J'étais sur la route entre Sept-Îles et Québec lorsque j'ai appris que le gouvernement Couillard était sur le point d'annoncer un investissement de 1 milliard US en vue de donner un peu d'oxygène à Bombardier Aéronautique dans ses efforts de commercialisation de sa nouvelle famille d'avions, une éventualité qui relevait plus de la fatalité que de la surprise.

Ce sont mes patrons qui m'ont gentiment contacté pour me demander si je pouvais faire confirmer ce nouveau développement dans l'interminable saga de la C Series. J'ai rapidement, mais très diplomatiquement décliné cette requête pour une grande variété de raisons.

La première, c'est que j'en avais plein les bras. Il était 20h30 et ma voiture était immobilisée, tout juste contre un terre-plein, après avoir été interceptée par des patrouilleurs de la SQ qui m'avaient vu réaliser un virage en U à un feu de circulation qui interdisait pareille manoeuvre.

Totalement imprégné de l'ordre, gentiment formulé par les forces constabulaires, de produire mon certificat d'immatriculation, ma preuve d'assurance et mon permis de conduire, j'ai spontanément fait remarquer à mon patron que l'intervention financière de Québec dans le programme de la C Series était un événement préparé de longue date et qu'il ne s'agirait donc pas d'une annonce surprise.

N'empêche, depuis le dévoilement officiel, jeudi dernier, de la création de la société en commandite «C Series inc.», dans laquelle le gouvernement injecte 1 milliard US contre une participation de 49,5%, on assiste à un déchaînement de réactions qui vont dans toutes les directions.

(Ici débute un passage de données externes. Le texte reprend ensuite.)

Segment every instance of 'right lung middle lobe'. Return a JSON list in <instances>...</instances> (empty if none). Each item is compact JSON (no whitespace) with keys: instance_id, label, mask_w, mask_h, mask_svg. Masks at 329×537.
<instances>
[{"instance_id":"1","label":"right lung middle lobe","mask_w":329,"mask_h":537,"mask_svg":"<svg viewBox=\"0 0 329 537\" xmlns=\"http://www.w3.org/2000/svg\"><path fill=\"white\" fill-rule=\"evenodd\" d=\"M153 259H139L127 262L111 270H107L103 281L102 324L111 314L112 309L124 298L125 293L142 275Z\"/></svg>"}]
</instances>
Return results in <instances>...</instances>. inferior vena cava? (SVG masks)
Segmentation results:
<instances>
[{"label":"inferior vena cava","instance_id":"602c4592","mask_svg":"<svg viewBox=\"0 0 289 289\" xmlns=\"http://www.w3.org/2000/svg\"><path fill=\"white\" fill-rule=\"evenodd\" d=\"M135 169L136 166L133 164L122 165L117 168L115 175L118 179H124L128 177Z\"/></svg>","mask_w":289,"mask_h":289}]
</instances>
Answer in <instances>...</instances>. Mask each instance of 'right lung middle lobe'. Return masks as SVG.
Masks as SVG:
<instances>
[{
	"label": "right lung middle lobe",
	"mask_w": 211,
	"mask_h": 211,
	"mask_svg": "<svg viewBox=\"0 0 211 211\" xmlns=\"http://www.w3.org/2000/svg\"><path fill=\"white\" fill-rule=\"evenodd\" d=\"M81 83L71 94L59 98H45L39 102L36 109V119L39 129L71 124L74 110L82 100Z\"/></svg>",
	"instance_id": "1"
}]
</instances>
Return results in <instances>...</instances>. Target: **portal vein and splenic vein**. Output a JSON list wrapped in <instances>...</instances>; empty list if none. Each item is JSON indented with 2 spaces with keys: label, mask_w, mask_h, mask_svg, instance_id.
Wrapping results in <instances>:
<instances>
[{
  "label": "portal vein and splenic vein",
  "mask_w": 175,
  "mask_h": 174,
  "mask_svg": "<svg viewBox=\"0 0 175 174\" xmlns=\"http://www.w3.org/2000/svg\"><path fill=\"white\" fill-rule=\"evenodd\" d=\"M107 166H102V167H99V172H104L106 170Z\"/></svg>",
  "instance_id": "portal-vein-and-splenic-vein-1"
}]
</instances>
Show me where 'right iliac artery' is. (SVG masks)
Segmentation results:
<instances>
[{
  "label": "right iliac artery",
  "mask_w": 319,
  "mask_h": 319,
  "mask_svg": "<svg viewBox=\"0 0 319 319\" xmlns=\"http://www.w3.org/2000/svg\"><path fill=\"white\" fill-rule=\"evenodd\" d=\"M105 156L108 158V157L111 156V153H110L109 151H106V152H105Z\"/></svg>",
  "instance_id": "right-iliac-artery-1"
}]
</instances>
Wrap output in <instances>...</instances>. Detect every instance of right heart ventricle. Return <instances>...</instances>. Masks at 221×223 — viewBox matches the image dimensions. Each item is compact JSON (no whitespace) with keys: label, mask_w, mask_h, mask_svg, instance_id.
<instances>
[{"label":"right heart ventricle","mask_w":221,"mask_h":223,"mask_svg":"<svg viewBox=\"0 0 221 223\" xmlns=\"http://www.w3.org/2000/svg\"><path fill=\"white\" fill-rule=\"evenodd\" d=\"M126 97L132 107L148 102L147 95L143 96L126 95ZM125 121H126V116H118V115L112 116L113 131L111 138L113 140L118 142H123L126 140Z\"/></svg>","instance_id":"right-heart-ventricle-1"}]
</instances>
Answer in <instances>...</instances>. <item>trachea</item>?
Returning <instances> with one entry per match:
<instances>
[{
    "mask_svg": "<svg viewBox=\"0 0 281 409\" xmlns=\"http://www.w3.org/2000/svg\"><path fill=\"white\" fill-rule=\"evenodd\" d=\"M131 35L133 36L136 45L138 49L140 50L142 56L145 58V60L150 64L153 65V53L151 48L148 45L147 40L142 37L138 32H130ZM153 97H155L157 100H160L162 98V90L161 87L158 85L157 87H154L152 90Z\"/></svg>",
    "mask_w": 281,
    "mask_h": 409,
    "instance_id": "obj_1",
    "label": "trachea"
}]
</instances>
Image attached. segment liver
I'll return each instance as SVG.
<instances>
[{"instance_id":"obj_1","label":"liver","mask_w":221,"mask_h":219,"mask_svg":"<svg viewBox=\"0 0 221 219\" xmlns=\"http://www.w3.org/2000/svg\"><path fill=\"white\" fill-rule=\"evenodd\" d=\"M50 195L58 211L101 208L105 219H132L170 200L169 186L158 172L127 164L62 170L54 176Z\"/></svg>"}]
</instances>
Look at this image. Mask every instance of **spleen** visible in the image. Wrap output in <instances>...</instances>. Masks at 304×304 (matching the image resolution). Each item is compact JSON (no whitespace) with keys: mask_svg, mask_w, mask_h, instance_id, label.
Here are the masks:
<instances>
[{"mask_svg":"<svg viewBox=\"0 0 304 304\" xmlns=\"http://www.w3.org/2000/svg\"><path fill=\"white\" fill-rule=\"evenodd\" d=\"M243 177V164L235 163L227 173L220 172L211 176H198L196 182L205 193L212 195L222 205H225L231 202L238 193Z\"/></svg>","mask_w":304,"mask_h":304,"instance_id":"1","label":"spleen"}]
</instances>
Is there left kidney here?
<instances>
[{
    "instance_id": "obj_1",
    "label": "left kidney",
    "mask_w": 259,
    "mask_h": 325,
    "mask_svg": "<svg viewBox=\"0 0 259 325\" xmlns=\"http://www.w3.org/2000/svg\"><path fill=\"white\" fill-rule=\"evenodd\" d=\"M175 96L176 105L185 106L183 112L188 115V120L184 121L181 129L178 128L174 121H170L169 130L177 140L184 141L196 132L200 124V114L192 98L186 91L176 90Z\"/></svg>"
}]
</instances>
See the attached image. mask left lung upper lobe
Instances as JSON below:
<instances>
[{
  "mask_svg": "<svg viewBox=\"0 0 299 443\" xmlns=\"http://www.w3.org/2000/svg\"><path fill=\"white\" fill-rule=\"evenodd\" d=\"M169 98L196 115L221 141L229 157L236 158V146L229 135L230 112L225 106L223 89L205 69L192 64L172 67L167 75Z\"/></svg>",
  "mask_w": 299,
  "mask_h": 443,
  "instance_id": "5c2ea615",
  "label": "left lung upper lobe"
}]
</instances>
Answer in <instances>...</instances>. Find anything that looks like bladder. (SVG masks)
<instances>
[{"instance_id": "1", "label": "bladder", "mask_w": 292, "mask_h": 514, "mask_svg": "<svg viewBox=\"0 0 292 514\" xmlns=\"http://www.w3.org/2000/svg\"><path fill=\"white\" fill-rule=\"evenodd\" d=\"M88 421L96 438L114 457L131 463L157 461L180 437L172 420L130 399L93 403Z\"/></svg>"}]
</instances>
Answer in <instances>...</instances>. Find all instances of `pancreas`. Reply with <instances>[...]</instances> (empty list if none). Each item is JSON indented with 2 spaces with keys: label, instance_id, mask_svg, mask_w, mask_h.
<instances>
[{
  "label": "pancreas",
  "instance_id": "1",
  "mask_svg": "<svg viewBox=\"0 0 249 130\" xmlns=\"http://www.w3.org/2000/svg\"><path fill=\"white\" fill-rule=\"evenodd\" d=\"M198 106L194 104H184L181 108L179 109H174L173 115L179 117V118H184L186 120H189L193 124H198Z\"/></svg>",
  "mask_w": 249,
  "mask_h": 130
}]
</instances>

Cela faisait pourtant des mois que le gouvernement nous conditionnait à cette éventualité en faisant savoir sur de nombreuses tribunes que jamais Québec ne laisserait tomber Bombardier dans la poursuite du plus important projet transformationnel de son histoire, soit la mise au monde de sa nouvelle famille d'avions C Series et son éventuel succès commercial.

En juin dernier, au Salon international de l'aéronautique du Bourget en France, le ministre de l'Économie, de l'Innovation et de l'Exportation, Jacques Daoust, avait clairement laissé entendre que le gouvernement était favorable à une éventuelle participation financière dans Bombardier Aéronautique, si le besoin était nécessaire.

Il y a un mois, c'est le premier ministre Couillard lui-même, au cours d'une présentation à New York, qui a réaffirmé que Québec ne laisserait jamais tomber sa plus grande entreprise manufacturière et que le gouvernement serait là pour l'appuyer financièrement, comme l'Ontario l'a fait en investissant massivement dans GM pour lui éviter de faire faillite.

Renforcer et relancer

En marge de ces déclarations publiques, Bombardier et Québec n'ont en fait jamais cessé depuis six mois de discuter des modalités d'intervention optimales que prendrait la participation financière de Québec pour assurer la survie de la nouvelle famille d'avions C Series tout autant que la sécurité de l'investissement de Québec.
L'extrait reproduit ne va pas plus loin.